[[ Records for processing, beginning ]]
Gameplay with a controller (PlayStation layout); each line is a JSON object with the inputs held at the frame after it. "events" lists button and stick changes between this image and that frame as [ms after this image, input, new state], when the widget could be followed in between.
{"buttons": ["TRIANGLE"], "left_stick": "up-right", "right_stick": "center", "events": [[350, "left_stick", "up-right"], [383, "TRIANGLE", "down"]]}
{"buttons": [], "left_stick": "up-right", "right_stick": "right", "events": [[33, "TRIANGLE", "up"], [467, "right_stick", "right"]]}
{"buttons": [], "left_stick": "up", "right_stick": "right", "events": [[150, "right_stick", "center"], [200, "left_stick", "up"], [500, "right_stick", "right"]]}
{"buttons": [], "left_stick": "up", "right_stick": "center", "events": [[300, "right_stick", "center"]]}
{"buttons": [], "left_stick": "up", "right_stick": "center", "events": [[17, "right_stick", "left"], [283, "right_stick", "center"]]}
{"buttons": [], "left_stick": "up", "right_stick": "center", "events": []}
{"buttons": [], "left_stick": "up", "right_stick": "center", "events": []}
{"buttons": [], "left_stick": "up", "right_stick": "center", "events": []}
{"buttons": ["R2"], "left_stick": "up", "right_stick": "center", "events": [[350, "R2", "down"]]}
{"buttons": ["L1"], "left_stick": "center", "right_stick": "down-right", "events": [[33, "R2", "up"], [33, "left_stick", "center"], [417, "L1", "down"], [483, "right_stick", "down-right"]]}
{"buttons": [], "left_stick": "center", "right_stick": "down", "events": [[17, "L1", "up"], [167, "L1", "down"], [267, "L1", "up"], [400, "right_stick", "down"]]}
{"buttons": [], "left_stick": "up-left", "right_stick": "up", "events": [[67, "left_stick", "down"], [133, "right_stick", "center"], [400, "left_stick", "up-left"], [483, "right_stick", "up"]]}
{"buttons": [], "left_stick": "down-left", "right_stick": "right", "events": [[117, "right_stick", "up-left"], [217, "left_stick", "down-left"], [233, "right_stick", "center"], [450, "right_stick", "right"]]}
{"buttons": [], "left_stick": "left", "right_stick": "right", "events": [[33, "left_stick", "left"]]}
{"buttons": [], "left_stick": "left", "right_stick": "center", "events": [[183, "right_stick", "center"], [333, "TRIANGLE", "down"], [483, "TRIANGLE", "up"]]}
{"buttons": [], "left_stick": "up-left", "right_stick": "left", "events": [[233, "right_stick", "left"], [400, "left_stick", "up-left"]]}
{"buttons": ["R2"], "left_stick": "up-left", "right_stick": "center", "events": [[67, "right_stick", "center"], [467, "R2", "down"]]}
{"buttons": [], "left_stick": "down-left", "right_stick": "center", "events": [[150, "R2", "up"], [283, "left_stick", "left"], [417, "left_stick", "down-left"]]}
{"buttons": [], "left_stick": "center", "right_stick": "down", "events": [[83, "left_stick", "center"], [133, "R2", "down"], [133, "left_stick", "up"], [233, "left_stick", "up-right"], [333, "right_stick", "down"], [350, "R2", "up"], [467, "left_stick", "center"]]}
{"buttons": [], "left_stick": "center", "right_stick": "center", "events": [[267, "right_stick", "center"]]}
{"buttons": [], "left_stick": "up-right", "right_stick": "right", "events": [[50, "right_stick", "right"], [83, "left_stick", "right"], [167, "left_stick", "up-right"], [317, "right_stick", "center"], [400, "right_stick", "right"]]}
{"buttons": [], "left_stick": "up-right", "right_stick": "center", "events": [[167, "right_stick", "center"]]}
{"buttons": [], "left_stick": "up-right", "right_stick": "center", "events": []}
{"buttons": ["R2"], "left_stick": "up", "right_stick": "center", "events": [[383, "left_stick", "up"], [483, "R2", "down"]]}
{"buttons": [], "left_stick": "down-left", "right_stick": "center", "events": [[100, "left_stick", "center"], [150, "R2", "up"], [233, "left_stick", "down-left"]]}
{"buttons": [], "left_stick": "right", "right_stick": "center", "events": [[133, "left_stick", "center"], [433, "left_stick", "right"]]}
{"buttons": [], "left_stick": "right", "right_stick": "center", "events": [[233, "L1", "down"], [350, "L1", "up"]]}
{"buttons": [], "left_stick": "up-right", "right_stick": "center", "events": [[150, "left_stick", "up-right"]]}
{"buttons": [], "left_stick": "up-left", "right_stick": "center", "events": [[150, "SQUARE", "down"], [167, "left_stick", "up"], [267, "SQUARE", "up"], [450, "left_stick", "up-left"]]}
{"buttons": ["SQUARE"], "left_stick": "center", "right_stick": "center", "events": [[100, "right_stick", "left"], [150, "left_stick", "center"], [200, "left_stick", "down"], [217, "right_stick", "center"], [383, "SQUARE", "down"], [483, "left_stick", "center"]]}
[[ Records for processing, end ]]
## Task details
Above are the records; retype them all without a single difference.

## Exercise response
Gameplay with a controller (PlayStation layout); each line is a JSON object with the inputs held at the frame after it. "events" lists button and stick changes between this image and that frame as [ms after this image, input, new state], when the widget could be followed in between.
{"buttons": ["TRIANGLE"], "left_stick": "up-right", "right_stick": "center", "events": [[350, "left_stick", "up-right"], [383, "TRIANGLE", "down"]]}
{"buttons": [], "left_stick": "up-right", "right_stick": "right", "events": [[33, "TRIANGLE", "up"], [467, "right_stick", "right"]]}
{"buttons": [], "left_stick": "up", "right_stick": "right", "events": [[150, "right_stick", "center"], [200, "left_stick", "up"], [500, "right_stick", "right"]]}
{"buttons": [], "left_stick": "up", "right_stick": "center", "events": [[300, "right_stick", "center"]]}
{"buttons": [], "left_stick": "up", "right_stick": "center", "events": [[17, "right_stick", "left"], [283, "right_stick", "center"]]}
{"buttons": [], "left_stick": "up", "right_stick": "center", "events": []}
{"buttons": [], "left_stick": "up", "right_stick": "center", "events": []}
{"buttons": [], "left_stick": "up", "right_stick": "center", "events": []}
{"buttons": ["R2"], "left_stick": "up", "right_stick": "center", "events": [[350, "R2", "down"]]}
{"buttons": ["L1"], "left_stick": "center", "right_stick": "down-right", "events": [[33, "R2", "up"], [33, "left_stick", "center"], [417, "L1", "down"], [483, "right_stick", "down-right"]]}
{"buttons": [], "left_stick": "center", "right_stick": "down", "events": [[17, "L1", "up"], [167, "L1", "down"], [267, "L1", "up"], [400, "right_stick", "down"]]}
{"buttons": [], "left_stick": "up-left", "right_stick": "up", "events": [[67, "left_stick", "down"], [133, "right_stick", "center"], [400, "left_stick", "up-left"], [483, "right_stick", "up"]]}
{"buttons": [], "left_stick": "down-left", "right_stick": "right", "events": [[117, "right_stick", "up-left"], [217, "left_stick", "down-left"], [233, "right_stick", "center"], [450, "right_stick", "right"]]}
{"buttons": [], "left_stick": "left", "right_stick": "right", "events": [[33, "left_stick", "left"]]}
{"buttons": [], "left_stick": "left", "right_stick": "center", "events": [[183, "right_stick", "center"], [333, "TRIANGLE", "down"], [483, "TRIANGLE", "up"]]}
{"buttons": [], "left_stick": "up-left", "right_stick": "left", "events": [[233, "right_stick", "left"], [400, "left_stick", "up-left"]]}
{"buttons": ["R2"], "left_stick": "up-left", "right_stick": "center", "events": [[67, "right_stick", "center"], [467, "R2", "down"]]}
{"buttons": [], "left_stick": "down-left", "right_stick": "center", "events": [[150, "R2", "up"], [283, "left_stick", "left"], [417, "left_stick", "down-left"]]}
{"buttons": [], "left_stick": "center", "right_stick": "down", "events": [[83, "left_stick", "center"], [133, "R2", "down"], [133, "left_stick", "up"], [233, "left_stick", "up-right"], [333, "right_stick", "down"], [350, "R2", "up"], [467, "left_stick", "center"]]}
{"buttons": [], "left_stick": "center", "right_stick": "center", "events": [[267, "right_stick", "center"]]}
{"buttons": [], "left_stick": "up-right", "right_stick": "right", "events": [[50, "right_stick", "right"], [83, "left_stick", "right"], [167, "left_stick", "up-right"], [317, "right_stick", "center"], [400, "right_stick", "right"]]}
{"buttons": [], "left_stick": "up-right", "right_stick": "center", "events": [[167, "right_stick", "center"]]}
{"buttons": [], "left_stick": "up-right", "right_stick": "center", "events": []}
{"buttons": ["R2"], "left_stick": "up", "right_stick": "center", "events": [[383, "left_stick", "up"], [483, "R2", "down"]]}
{"buttons": [], "left_stick": "down-left", "right_stick": "center", "events": [[100, "left_stick", "center"], [150, "R2", "up"], [233, "left_stick", "down-left"]]}
{"buttons": [], "left_stick": "right", "right_stick": "center", "events": [[133, "left_stick", "center"], [433, "left_stick", "right"]]}
{"buttons": [], "left_stick": "right", "right_stick": "center", "events": [[233, "L1", "down"], [350, "L1", "up"]]}
{"buttons": [], "left_stick": "up-right", "right_stick": "center", "events": [[150, "left_stick", "up-right"]]}
{"buttons": [], "left_stick": "up-left", "right_stick": "center", "events": [[150, "SQUARE", "down"], [167, "left_stick", "up"], [267, "SQUARE", "up"], [450, "left_stick", "up-left"]]}
{"buttons": ["SQUARE"], "left_stick": "center", "right_stick": "center", "events": [[100, "right_stick", "left"], [150, "left_stick", "center"], [200, "left_stick", "down"], [217, "right_stick", "center"], [383, "SQUARE", "down"], [483, "left_stick", "center"]]}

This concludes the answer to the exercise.